# To An Oak Tree



## Thomas Norman

If you could speak, or give some sign    
from your experience,
how you would enlighten us
with all that you have seen.
Your majesty all shrouded green 
adorns our tedious world.
You eat our folly and give back life support
we little do deserve.
Food and shelter you freely give to species numerous
with little thanks returned.
Time moves slowly in your world where only seasons count;
opposed to our fanaticism.
Would that we could emulate your constancy
and humble sophistication.
Wondrous oak relieve our tormented minds
from this life’s crassness,
so we may live once more in harmony with you
and no more search for inconsequence.


----------



## Bard_Daniel

This was good, speaking of the timeless eye of mother nature through the eyes of a single, solitary tree. You touch on the vastness and magnanimous of the planet that shelters us even amidst the toils that we have, as humans, inflicted upon the world. The unity comes near the end of your poem, where the hope for dissolution between man to nature is expressed and yearned for.

A great poem!
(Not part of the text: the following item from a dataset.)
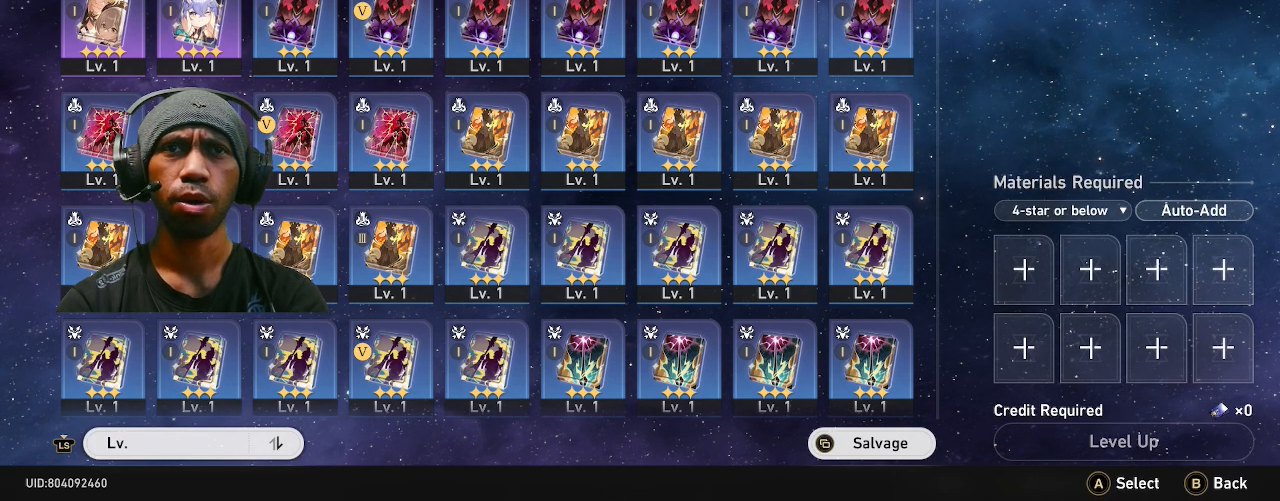
{"dt_ms": 500, "buttons": ["CIRCLE", "R2"], "left_stick": "center", "right_stick": "center", "events": [[17, "CIRCLE", "down"], [100, "CIRCLE", "up"], [500, "CIRCLE", "down"]]}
Nice!


----------



## dannyboy

nice work TN - crassness doesn't work for me, is there another word? I also prefer the last line to be "and search no more..." instead of " and no more search..." but that could just be my Australian ear (as it were).


----------



## felexsanders

I don't care about the spelling, the structure or any other such grammarly do's or don'ts, I love the content and to me your work has a vast amount of meaning. It is a brilliant piece loaded with thoughts of the wisdom of nature. Thank you for the privilege.


----------



## Pulse

Stately.


----------



## tinacrabapple

I liked it too.  I'm sure that it could use a nip and cut here and there, but it has an appealing message.  Enjoyed reading this.


----------